Exercise prompt -
Word for word and without images, reproduce the listing that follows.

Data for the task -

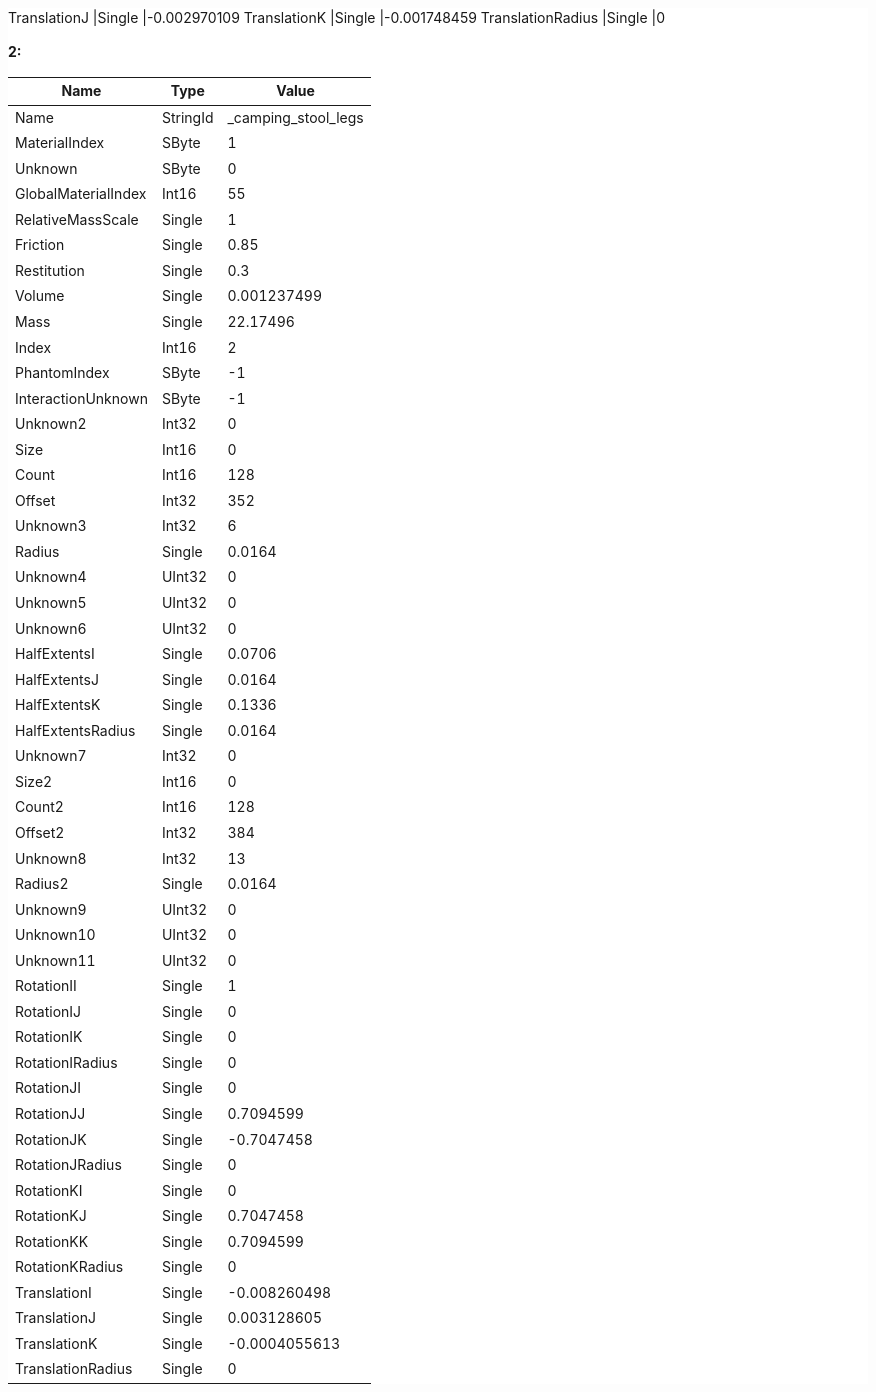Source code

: TranslationJ	|Single	|-0.002970109
TranslationK	|Single	|-0.001748459
TranslationRadius	|Single	|0


**2:**

Name	| Type	| Value
---	|---	|---	|
Name	|StringId	|_camping_stool_legs
MaterialIndex	|SByte	|1
Unknown	|SByte	|0
GlobalMaterialIndex	|Int16	|55
RelativeMassScale	|Single	|1
Friction	|Single	|0.85
Restitution	|Single	|0.3
Volume	|Single	|0.001237499
Mass	|Single	|22.17496
Index	|Int16	|2
PhantomIndex	|SByte	|-1
InteractionUnknown	|SByte	|-1
Unknown2	|Int32	|0
Size	|Int16	|0
Count	|Int16	|128
Offset	|Int32	|352
Unknown3	|Int32	|6
Radius	|Single	|0.0164
Unknown4	|UInt32	|0
Unknown5	|UInt32	|0
Unknown6	|UInt32	|0
HalfExtentsI	|Single	|0.0706
HalfExtentsJ	|Single	|0.0164
HalfExtentsK	|Single	|0.1336
HalfExtentsRadius	|Single	|0.0164
Unknown7	|Int32	|0
Size2	|Int16	|0
Count2	|Int16	|128
Offset2	|Int32	|384
Unknown8	|Int32	|13
Radius2	|Single	|0.0164
Unknown9	|UInt32	|0
Unknown10	|UInt32	|0
Unknown11	|UInt32	|0
RotationII	|Single	|1
RotationIJ	|Single	|0
RotationIK	|Single	|0
RotationIRadius	|Single	|0
RotationJI	|Single	|0
RotationJJ	|Single	|0.7094599
RotationJK	|Single	|-0.7047458
RotationJRadius	|Single	|0
RotationKI	|Single	|0
RotationKJ	|Single	|0.7047458
RotationKK	|Single	|0.7094599
RotationKRadius	|Single	|0
TranslationI	|Single	|-0.008260498
TranslationJ	|Single	|0.003128605
TranslationK	|Single	|-0.0004055613
TranslationRadius	|Single	|0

Solution to this problem -
Source code

: TranslationJ	|Single	|-0.002970109
TranslationK	|Single	|-0.001748459
TranslationRadius	|Single	|0


**2:**

Name	| Type	| Value
---	|---	|---	|
Name	|StringId	|_camping_stool_legs
MaterialIndex	|SByte	|1
Unknown	|SByte	|0
GlobalMaterialIndex	|Int16	|55
RelativeMassScale	|Single	|1
Friction	|Single	|0.85
Restitution	|Single	|0.3
Volume	|Single	|0.001237499
Mass	|Single	|22.17496
Index	|Int16	|2
PhantomIndex	|SByte	|-1
InteractionUnknown	|SByte	|-1
Unknown2	|Int32	|0
Size	|Int16	|0
Count	|Int16	|128
Offset	|Int32	|352
Unknown3	|Int32	|6
Radius	|Single	|0.0164
Unknown4	|UInt32	|0
Unknown5	|UInt32	|0
Unknown6	|UInt32	|0
HalfExtentsI	|Single	|0.0706
HalfExtentsJ	|Single	|0.0164
HalfExtentsK	|Single	|0.1336
HalfExtentsRadius	|Single	|0.0164
Unknown7	|Int32	|0
Size2	|Int16	|0
Count2	|Int16	|128
Offset2	|Int32	|384
Unknown8	|Int32	|13
Radius2	|Single	|0.0164
Unknown9	|UInt32	|0
Unknown10	|UInt32	|0
Unknown11	|UInt32	|0
RotationII	|Single	|1
RotationIJ	|Single	|0
RotationIK	|Single	|0
RotationIRadius	|Single	|0
RotationJI	|Single	|0
RotationJJ	|Single	|0.7094599
RotationJK	|Single	|-0.7047458
RotationJRadius	|Single	|0
RotationKI	|Single	|0
RotationKJ	|Single	|0.7047458
RotationKK	|Single	|0.7094599
RotationKRadius	|Single	|0
TranslationI	|Single	|-0.008260498
TranslationJ	|Single	|0.003128605
TranslationK	|Single	|-0.0004055613
TranslationRadius	|Single	|0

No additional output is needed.